Ultimate Fighting Championship (UFC) Flyweight champion Demetrious Johnson is adamant he isn’t too interested in fighting T.J. Dillashaw for his record-breaking eleventh straight title defense. And after “Mighty Mouse” aired his beef with UFC — much to the chagrin of some — that fight is less likely to happen anytime soon. For Johnson, his beef wasn’t so much with pay as it was with having to fight someone who isn’t even a true 125-pound fighter and is basically being forced to take the fight … or else.
In the past, however, “Mighty Mouse” has been very vocal about wanting more pay. And to hear UFC Light Heavyweight champion Daniel Cormier tell it, all of the drama surrounding UFC and Demetrious would likely disappear if the promotion would just show him the money — $1 million to be exact. Indeed, “DC” says if anyone deserves to get paid that amount, it’s the best pound-for-pound fighter in the world.
“UFC, if you want Demetrious Johnson to fight T.J. Dillashaw, give him the money,” Cormier recently said on ‘UFC Tonight.’ “Pay him $1 million and say, ‘that’s your fight.’ I know it’s a lot for a 125-pounder, but the guy’s the No. 1 pound-for-pound fighter in the world. Pay him the money, and then let him go fight…. Pay him as the No. 1 fighter in the world for once.”
Company President Dana White has been very vocal about the smaller weight classes’ inability to sell at the box office, while Johnson points to the fact that the promotion has failed to do its part to market him as champion.
Cormier feels it’s a mixture of both, but says UFC’s marketing machine has yet to find a way to get crafty with its efforts to sell “Mighty Mouse.”

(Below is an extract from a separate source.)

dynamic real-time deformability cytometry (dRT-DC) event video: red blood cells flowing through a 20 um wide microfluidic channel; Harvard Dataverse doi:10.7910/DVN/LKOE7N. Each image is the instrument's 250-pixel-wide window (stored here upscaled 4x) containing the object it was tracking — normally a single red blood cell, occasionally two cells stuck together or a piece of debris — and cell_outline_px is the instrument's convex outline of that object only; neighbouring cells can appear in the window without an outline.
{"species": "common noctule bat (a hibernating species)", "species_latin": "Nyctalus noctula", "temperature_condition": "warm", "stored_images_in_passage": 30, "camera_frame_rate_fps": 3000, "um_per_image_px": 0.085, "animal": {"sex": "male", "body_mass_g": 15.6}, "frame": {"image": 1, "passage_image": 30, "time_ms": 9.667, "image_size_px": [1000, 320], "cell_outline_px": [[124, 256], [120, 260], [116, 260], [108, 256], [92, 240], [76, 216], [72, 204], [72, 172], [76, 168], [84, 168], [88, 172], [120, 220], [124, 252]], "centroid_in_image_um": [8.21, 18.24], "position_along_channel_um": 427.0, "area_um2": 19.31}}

“I think the responsibility for everything can be shared between Demetrious and the UFC,” Cormier said. “UFC really doesn’t understand how to market him, because they have to get creative. He’s smaller. He’s not the biggest guy. He’s dominant. Even when Anderson Silva was the guy running through his division, his points weren’t very high, so they have to get creative. I don’t know if they’ve gotten creative. But, I do believe DJ has done his part.
“Honestly as an African-American, you have to market people differently,” Cormier added. “There is a different demographic and I don’t know if DJ really fits neatly into any certain one. Because just his family and everything, everything combined, you gotta get tricky marketing these small guys, especially an African-American guy. So the UFC doesn’t really know how to do that yet with him.”
Kevin Lee agrees with this statement.
For his part, Dillashaw is already training and cutting down to hit the 125-pound mark, all while trashing on “DJ’s” name to hype the potential fight a bit more.
“Mighty Mouse,” though, hasn’t taken the bait as he refuses to get involved in a war of words with someone who has yet to win a fight in the division he’s dominated since 2013 to the tune of 10 straight title defenses.